Problem:
Copy out, character for character, the lines in the items below that start with the line containing "#### Statistical Indicators" and go on through the line containing "EnrichMacros class output", both included. Give only those lines.

Input records:
+---+

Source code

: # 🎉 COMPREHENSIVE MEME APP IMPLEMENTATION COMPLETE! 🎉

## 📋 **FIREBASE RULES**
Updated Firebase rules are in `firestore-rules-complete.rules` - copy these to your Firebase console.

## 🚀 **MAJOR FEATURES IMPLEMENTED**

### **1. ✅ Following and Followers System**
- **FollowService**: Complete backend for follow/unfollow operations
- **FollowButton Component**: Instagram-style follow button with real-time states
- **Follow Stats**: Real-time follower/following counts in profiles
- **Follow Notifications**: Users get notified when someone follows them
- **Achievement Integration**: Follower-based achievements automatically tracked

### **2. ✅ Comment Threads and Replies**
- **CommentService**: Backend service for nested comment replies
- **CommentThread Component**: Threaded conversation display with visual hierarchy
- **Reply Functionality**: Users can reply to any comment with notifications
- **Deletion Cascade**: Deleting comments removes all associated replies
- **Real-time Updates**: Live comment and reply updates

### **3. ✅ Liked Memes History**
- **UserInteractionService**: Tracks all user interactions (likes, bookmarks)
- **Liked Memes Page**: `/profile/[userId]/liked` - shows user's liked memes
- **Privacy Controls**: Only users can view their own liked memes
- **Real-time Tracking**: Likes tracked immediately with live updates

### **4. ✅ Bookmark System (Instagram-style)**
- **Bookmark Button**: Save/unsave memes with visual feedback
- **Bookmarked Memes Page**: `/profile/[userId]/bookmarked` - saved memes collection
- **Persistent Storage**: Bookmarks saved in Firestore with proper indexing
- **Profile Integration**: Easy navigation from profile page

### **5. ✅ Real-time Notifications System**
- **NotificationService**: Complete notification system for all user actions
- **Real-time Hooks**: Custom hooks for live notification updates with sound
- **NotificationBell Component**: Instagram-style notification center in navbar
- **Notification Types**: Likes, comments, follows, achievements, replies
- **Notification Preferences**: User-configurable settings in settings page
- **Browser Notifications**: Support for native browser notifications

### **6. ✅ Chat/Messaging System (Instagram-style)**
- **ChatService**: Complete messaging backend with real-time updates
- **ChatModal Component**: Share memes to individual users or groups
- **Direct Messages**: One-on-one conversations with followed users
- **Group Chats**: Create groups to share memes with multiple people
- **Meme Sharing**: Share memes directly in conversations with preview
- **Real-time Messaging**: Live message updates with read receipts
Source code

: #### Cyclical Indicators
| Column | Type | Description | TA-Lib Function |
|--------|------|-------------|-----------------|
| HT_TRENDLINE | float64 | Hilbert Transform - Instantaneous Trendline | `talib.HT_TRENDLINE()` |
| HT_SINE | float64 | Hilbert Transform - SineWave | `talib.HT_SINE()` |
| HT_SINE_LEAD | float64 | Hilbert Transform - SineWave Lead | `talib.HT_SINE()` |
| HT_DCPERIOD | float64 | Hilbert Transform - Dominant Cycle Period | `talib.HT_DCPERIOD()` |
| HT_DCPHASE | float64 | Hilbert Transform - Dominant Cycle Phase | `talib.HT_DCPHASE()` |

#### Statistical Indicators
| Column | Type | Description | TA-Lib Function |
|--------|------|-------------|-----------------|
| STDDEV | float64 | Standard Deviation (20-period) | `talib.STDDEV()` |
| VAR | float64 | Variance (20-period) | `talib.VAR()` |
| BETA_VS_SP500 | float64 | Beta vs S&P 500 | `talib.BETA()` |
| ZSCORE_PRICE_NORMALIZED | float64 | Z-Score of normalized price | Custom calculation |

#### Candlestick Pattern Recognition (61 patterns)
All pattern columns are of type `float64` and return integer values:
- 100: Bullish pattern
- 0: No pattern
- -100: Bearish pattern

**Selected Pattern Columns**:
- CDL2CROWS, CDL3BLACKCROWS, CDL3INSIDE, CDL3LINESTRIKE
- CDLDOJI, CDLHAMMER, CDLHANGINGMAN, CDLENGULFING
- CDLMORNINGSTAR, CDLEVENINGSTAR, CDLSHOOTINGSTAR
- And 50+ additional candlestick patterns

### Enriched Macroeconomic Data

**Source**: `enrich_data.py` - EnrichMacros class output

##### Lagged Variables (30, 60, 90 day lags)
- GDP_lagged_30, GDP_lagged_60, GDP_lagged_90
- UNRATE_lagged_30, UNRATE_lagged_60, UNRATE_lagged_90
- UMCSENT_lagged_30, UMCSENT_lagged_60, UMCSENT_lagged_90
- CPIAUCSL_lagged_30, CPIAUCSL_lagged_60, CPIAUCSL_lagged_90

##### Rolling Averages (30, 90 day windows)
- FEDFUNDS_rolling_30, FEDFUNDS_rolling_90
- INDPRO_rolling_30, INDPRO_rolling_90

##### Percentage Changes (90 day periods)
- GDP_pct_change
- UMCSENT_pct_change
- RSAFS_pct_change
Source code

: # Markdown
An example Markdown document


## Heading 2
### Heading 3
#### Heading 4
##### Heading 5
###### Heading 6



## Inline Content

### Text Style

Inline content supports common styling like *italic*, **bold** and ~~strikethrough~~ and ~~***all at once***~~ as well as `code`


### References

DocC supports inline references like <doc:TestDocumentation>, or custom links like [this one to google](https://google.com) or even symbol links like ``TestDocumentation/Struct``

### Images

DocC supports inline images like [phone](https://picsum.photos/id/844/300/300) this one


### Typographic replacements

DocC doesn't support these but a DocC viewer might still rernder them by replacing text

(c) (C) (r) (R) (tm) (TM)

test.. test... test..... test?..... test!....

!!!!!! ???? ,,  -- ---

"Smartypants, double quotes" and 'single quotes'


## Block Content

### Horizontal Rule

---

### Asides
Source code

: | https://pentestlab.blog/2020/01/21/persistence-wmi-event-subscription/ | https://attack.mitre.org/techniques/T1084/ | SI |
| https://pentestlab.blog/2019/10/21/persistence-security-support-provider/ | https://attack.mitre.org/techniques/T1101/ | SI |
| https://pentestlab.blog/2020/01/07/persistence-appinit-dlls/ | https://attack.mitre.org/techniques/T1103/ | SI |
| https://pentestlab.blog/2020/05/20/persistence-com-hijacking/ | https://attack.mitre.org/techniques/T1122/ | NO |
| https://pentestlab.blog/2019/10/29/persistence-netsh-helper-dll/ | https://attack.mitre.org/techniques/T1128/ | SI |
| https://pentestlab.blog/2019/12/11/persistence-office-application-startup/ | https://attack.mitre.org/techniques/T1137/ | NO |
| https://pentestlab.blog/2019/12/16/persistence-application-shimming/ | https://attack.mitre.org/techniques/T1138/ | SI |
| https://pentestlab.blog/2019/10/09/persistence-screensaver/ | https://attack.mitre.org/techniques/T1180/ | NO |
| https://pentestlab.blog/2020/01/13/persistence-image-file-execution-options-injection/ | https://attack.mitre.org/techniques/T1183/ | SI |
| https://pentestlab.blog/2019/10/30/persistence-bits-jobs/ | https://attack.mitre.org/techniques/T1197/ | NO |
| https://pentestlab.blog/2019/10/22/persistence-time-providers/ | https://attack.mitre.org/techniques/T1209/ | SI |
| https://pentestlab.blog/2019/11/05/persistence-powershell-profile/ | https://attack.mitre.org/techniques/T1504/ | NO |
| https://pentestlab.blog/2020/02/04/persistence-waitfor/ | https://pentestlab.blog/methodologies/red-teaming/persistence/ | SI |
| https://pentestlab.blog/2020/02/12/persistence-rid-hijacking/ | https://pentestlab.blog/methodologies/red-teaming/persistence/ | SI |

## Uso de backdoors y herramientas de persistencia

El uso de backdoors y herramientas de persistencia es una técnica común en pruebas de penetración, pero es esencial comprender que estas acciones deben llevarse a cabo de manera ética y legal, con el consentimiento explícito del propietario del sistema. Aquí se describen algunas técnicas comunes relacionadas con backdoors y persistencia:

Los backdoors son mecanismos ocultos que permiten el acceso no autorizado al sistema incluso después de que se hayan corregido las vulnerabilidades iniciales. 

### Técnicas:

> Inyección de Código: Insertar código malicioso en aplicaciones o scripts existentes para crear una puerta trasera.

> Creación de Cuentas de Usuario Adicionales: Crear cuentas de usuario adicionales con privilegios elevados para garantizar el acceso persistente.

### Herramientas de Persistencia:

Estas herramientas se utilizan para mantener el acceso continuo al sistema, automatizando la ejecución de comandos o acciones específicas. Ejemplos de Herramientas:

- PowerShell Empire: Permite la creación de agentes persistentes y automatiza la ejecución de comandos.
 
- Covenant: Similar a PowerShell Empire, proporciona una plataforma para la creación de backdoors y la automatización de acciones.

+---+

Answer:
#### Statistical Indicators
| Column | Type | Description | TA-Lib Function |
|--------|------|-------------|-----------------|
| STDDEV | float64 | Standard Deviation (20-period) | `talib.STDDEV()` |
| VAR | float64 | Variance (20-period) | `talib.VAR()` |
| BETA_VS_SP500 | float64 | Beta vs S&P 500 | `talib.BETA()` |
| ZSCORE_PRICE_NORMALIZED | float64 | Z-Score of normalized price | Custom calculation |

#### Candlestick Pattern Recognition (61 patterns)
All pattern columns are of type `float64` and return integer values:
- 100: Bullish pattern
- 0: No pattern
- -100: Bearish pattern

**Selected Pattern Columns**:
- CDL2CROWS, CDL3BLACKCROWS, CDL3INSIDE, CDL3LINESTRIKE
- CDLDOJI, CDLHAMMER, CDLHANGINGMAN, CDLENGULFING
- CDLMORNINGSTAR, CDLEVENINGSTAR, CDLSHOOTINGSTAR
- And 50+ additional candlestick patterns

### Enriched Macroeconomic Data

**Source**: `enrich_data.py` - EnrichMacros class output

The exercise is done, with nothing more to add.